The opening event of the festival, the Chupinazo, takes place on July 6th at midday. Before the appointed time, the crowd gathers in the square in front of the town hall and waits for the municipal councilor to launch the rocket that will begin the Sanfermines. Before lighting the rocket, the officiant will say the words that have been a part of this ceremony since 1941: “Pamplona, Pamplonesas, Viva San Fermín! Gora San Fermín!” Then the crowd erupts into a party that does not stop until the evening of the July 14th.
The popular clothes of the festival are all white (which little by little will take on the color of whatever people are drinking) and a red scarf.
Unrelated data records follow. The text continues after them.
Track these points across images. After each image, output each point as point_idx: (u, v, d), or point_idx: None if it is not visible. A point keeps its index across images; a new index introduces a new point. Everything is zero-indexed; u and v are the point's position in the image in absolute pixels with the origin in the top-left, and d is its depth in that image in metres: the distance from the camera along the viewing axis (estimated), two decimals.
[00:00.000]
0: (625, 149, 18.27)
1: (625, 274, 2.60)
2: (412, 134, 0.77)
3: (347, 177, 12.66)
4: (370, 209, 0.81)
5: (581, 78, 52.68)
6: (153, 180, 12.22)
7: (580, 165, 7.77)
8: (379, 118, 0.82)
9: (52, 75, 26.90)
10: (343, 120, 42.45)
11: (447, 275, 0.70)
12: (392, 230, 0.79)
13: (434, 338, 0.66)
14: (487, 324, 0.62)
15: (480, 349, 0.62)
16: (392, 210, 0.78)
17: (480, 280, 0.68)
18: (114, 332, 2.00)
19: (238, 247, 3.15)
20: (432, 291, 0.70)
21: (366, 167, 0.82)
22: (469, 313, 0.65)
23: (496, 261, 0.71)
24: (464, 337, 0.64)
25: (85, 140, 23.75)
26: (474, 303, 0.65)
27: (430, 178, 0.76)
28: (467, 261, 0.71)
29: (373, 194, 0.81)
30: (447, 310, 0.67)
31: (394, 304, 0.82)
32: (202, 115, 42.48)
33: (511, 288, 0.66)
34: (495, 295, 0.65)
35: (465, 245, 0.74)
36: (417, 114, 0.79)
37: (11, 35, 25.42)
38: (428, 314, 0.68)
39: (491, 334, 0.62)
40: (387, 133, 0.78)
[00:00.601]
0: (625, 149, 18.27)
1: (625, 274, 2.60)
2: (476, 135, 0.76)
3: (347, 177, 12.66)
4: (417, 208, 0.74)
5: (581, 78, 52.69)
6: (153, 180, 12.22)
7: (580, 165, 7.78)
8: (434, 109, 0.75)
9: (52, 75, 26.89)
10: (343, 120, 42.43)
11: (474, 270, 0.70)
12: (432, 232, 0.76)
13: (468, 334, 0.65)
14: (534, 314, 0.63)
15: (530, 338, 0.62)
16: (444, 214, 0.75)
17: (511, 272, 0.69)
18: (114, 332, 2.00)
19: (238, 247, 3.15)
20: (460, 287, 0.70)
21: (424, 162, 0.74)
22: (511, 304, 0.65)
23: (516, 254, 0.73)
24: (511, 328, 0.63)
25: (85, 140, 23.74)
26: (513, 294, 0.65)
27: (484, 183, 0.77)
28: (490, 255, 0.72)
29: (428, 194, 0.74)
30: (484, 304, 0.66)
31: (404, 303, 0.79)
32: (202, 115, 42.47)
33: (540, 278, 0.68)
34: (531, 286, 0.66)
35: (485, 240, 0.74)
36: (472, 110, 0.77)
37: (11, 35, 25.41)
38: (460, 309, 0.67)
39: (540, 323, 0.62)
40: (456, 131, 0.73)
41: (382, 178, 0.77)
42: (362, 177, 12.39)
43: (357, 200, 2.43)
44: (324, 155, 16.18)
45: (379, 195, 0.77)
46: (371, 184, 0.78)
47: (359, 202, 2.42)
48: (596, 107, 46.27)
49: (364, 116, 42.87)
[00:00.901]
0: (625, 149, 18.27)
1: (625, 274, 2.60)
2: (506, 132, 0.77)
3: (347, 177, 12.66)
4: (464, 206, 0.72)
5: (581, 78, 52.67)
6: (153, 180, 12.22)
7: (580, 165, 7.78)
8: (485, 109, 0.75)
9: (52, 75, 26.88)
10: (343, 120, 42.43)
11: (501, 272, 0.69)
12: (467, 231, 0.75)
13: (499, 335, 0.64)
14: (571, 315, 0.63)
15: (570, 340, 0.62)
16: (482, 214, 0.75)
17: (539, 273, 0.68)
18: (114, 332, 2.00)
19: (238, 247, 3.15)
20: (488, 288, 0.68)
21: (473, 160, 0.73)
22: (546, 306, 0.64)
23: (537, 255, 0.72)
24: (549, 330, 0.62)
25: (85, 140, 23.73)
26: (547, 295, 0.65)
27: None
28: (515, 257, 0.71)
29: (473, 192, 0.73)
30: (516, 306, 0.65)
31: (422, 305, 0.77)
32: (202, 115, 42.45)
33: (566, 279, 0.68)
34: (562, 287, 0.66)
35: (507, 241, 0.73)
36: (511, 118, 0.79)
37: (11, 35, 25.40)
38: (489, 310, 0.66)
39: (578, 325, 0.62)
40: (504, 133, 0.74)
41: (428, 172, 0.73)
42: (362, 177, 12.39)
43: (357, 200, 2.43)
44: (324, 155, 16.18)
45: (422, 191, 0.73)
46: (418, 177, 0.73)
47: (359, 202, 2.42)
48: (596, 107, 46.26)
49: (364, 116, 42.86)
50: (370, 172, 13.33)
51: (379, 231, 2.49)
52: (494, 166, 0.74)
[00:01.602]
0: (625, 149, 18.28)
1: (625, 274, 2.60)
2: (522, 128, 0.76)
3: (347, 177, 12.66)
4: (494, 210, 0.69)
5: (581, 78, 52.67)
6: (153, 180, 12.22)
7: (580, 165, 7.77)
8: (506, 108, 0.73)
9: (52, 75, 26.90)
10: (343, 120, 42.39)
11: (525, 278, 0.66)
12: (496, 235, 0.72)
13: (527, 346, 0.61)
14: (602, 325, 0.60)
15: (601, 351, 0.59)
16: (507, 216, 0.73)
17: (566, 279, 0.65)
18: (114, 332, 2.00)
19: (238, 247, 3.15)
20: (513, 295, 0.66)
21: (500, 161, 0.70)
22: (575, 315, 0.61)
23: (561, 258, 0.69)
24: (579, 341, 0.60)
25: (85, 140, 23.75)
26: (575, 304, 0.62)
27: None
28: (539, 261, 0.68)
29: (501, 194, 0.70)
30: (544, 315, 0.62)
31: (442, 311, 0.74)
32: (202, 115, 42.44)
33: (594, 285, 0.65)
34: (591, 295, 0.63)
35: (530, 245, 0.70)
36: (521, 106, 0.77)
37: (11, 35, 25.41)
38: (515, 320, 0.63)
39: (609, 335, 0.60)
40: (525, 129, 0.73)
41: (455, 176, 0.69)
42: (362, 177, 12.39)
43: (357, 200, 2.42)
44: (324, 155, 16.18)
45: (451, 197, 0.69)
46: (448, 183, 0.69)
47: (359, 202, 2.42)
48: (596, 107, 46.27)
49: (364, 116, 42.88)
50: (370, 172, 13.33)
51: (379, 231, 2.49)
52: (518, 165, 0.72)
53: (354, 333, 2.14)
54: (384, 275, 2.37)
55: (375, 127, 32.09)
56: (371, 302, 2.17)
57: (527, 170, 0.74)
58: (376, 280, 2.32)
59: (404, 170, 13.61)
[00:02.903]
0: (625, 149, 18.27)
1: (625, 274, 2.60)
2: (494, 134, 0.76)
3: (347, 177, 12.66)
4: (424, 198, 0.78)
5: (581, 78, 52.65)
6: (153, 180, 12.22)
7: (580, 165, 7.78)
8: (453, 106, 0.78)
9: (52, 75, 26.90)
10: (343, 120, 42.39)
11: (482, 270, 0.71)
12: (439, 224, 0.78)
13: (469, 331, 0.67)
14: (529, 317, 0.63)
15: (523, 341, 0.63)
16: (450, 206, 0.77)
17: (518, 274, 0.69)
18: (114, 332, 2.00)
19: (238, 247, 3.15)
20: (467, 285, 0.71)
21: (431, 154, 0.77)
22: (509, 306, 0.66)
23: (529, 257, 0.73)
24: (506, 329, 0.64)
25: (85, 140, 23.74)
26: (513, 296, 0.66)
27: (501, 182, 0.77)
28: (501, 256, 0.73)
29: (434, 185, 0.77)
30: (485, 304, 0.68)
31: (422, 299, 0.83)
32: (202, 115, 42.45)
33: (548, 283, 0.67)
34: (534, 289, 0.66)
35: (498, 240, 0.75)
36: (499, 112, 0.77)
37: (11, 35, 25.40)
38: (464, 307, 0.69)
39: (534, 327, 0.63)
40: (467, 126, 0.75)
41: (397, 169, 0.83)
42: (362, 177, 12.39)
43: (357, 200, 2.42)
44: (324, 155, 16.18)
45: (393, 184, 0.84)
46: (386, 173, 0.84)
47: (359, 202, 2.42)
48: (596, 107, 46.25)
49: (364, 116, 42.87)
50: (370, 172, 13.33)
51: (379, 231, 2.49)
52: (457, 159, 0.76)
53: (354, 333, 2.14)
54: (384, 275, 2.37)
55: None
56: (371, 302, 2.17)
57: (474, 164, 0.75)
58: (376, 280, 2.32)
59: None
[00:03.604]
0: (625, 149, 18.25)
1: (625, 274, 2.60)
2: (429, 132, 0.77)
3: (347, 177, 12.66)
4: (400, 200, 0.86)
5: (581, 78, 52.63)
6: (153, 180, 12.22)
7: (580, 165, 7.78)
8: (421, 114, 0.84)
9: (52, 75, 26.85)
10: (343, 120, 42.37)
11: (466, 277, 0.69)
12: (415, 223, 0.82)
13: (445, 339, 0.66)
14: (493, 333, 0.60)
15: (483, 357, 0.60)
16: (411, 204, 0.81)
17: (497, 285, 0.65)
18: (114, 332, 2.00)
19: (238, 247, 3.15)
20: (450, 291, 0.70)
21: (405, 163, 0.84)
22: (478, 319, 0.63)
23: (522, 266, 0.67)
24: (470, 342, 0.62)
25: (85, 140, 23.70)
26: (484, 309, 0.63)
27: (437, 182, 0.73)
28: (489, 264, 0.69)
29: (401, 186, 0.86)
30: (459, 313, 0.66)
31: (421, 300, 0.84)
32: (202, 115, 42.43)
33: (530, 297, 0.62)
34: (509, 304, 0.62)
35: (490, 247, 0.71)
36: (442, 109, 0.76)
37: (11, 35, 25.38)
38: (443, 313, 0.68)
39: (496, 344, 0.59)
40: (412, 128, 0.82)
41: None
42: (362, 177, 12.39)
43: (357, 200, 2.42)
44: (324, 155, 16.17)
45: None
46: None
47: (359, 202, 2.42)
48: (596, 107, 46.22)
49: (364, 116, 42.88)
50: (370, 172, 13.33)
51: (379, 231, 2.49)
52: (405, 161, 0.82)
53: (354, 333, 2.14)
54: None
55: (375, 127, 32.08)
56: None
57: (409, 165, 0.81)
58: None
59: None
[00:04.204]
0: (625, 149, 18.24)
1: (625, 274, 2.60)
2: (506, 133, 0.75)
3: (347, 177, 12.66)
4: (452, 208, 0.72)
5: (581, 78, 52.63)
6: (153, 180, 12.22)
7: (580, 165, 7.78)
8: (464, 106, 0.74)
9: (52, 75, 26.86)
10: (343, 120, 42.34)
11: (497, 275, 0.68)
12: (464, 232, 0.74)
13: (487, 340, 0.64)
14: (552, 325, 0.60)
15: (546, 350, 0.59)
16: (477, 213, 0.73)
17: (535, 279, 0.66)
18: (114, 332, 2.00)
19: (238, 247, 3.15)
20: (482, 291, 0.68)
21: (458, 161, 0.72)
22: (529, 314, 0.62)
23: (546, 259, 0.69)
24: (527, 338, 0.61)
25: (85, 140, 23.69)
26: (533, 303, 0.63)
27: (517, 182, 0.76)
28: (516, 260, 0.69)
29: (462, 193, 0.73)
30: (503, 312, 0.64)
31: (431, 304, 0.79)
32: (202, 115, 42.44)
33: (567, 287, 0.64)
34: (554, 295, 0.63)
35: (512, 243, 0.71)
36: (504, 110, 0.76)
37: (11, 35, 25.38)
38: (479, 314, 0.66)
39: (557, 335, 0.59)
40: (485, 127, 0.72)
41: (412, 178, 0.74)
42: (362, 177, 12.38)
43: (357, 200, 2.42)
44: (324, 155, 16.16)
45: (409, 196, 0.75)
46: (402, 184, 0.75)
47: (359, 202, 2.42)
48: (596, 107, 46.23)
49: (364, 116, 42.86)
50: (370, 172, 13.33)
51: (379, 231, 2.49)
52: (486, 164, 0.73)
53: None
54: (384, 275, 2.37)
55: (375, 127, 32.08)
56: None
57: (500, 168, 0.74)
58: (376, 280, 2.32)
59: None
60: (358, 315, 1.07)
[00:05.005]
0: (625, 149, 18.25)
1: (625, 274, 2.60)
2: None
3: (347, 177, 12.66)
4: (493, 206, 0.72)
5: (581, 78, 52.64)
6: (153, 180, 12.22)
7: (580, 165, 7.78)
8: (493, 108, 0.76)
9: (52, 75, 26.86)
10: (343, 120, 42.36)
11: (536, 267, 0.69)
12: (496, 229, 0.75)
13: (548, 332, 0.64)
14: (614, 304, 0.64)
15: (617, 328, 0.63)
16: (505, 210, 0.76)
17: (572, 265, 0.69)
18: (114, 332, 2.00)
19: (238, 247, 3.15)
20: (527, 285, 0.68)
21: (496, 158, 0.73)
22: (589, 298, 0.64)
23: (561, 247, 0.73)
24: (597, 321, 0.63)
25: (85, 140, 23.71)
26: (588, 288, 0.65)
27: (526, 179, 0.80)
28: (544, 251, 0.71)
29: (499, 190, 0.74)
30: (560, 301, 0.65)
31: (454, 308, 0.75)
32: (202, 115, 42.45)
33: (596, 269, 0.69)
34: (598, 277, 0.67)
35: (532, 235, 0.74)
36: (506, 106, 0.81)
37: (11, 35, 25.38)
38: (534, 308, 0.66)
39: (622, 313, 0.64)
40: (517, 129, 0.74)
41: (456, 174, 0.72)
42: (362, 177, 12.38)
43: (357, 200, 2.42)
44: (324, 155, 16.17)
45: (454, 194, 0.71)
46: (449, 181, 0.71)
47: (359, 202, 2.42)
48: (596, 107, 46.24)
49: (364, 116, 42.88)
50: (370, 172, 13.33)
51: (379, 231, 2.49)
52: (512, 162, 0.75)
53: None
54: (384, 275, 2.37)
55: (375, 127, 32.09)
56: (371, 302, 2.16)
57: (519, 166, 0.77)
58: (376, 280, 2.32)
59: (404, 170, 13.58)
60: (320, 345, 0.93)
According to tradition, this scarf should be worn around the neck at all times during the festival, but until the lighting of the rocket, it is common to see them tied to peoples’ wrists or belts. The red color comes from the tradition of wearing the color during the offices to honor those holy martyrs who have died for their beliefs.
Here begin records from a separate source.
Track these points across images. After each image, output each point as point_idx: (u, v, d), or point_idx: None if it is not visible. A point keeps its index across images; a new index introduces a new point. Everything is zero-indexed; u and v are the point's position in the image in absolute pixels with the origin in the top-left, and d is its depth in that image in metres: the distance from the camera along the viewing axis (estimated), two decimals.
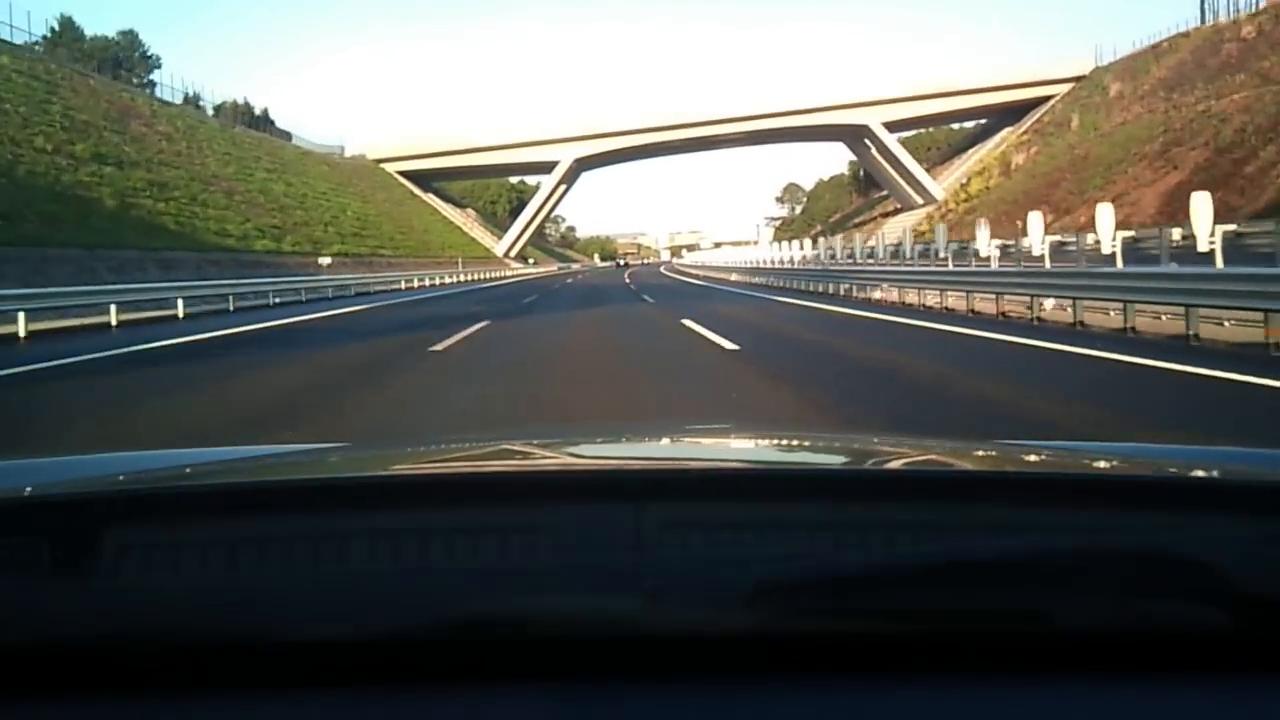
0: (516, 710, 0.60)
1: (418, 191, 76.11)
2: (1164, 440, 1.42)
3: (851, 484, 0.86)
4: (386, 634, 0.62)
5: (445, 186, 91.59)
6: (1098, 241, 16.69)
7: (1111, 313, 11.19)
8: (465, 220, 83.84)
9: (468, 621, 0.63)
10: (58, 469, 1.15)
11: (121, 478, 1.01)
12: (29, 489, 0.86)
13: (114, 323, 16.30)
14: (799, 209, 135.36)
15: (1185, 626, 0.64)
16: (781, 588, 0.62)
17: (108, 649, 0.63)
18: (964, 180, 60.04)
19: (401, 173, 74.75)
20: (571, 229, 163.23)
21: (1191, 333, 9.24)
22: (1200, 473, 1.02)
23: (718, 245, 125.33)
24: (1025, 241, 17.54)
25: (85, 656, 0.63)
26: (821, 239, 37.44)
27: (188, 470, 1.11)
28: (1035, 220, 18.72)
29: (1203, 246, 13.88)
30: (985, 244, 19.85)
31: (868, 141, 71.92)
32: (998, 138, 65.09)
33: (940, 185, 63.46)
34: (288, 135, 66.27)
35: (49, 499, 0.79)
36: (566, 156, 72.16)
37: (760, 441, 1.44)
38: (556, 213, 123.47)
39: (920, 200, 66.70)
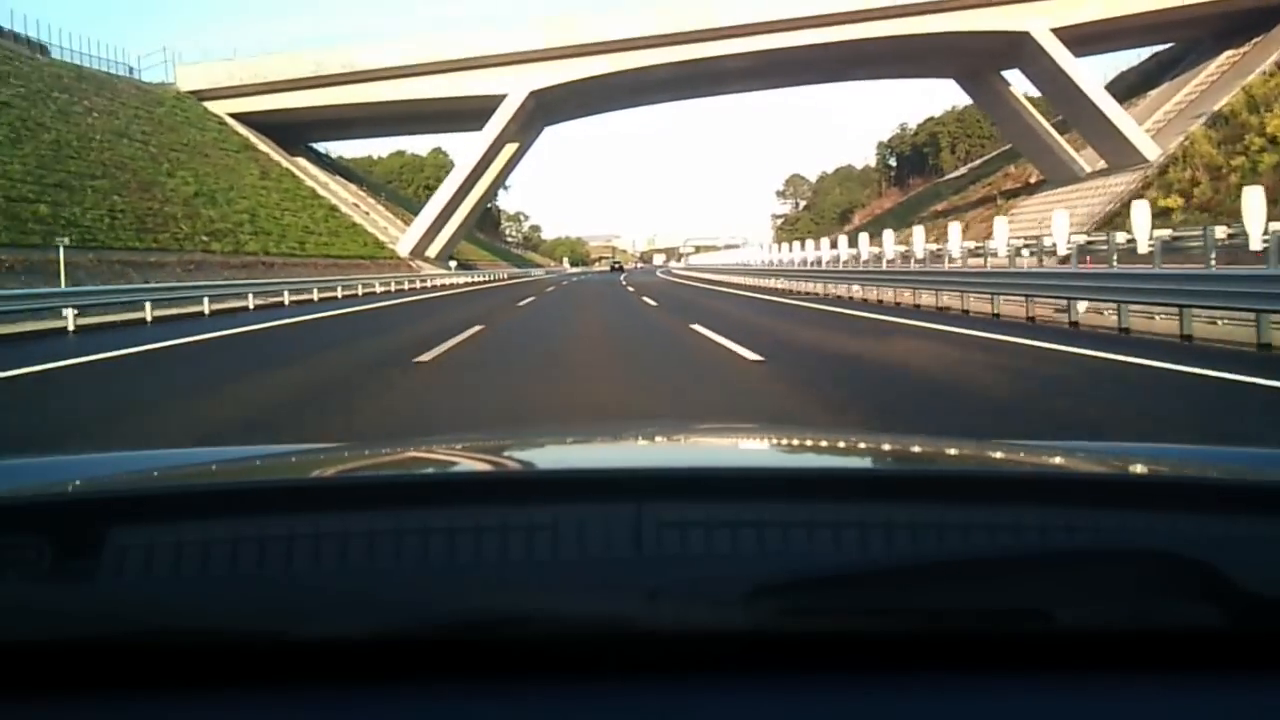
0: (517, 709, 0.60)
1: (270, 150, 47.73)
2: (1165, 440, 1.37)
3: (851, 484, 0.86)
4: (387, 633, 0.62)
5: (358, 166, 64.24)
6: None
7: None
8: (360, 201, 55.22)
9: (468, 620, 0.63)
10: (58, 469, 1.16)
11: (122, 478, 1.02)
12: (29, 489, 0.86)
13: None
14: (803, 204, 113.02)
15: (1185, 626, 0.63)
16: (781, 587, 0.62)
17: (108, 649, 0.63)
18: (1211, 121, 33.93)
19: (244, 117, 46.86)
20: (536, 228, 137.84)
21: None
22: (1200, 473, 1.01)
23: (697, 249, 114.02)
24: None
25: (85, 656, 0.62)
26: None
27: (188, 470, 1.13)
28: None
29: None
30: None
31: (1006, 75, 45.59)
32: (1219, 59, 39.10)
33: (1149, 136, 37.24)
34: (42, 48, 39.16)
35: (49, 499, 0.79)
36: (518, 89, 44.46)
37: (760, 441, 1.46)
38: (519, 209, 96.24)
39: (1090, 165, 40.55)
The most famous event of San Fermín and, perhaps, the defining image of the festival today, are the running of the bulls (Los Encierros). The tradition takes every morning at 7:00. This tradition goes back to the Middle Ages when the shepherds would enlist the help of young men from Pamplona to drive the cattle for the bull fights to the Plaza de Castillo, the first bullring of the city. This event, called “entrada,” in its beginnings, came to be a part of the festival program as a spectacle and popular activity when, in the mid-19th century, the young men who helped the shepherds started to runin front of the bulls instead of at their sides and behind them.
The event begins at 8 a.m., and it goes for a little more than half a kilometer from the Cuesta de Santo Domingo to the Plaza de Toros. Just before they begin, the participants sing the famous protection song to the saint a few times, which says: “A San Fermín pedimos, por ser nuestro patron, nos guíe en el encierro y nos dé su benedición.” The running of the bulls, which shouldn’t last more than three minutes, ends with the entrance of the bulls (6 bulls and 6 steers) into the Plaza de Toros. Then a dropping of the heifers takes place. After this day, there is a bullfight held every afternoon at 7 that pertains to the Feria Taurina de San Fermín.
The Procesión de San Fermín takes place on July 7th. It is one of the most popular events of this festival. At 10 in the morning, the Corporación Municipal (dressed in regalia and accompanied by musicians, giant puppets, and other commemorative things) marches to the cathedral in search of the Cabildo, then to the Iglesia de San Lorenzo to recover the image of San Fermín. For an hour and a half, the procession fills the main streets of the historic district, making short stops, or “Momenticos,” in which different honors are made to the saint. The most famous “momentico” takes place next to the atrium of the Catedral, at the end of the procession, when the Corporación Municipal dismisses the Cabildo and the giant puppets dance.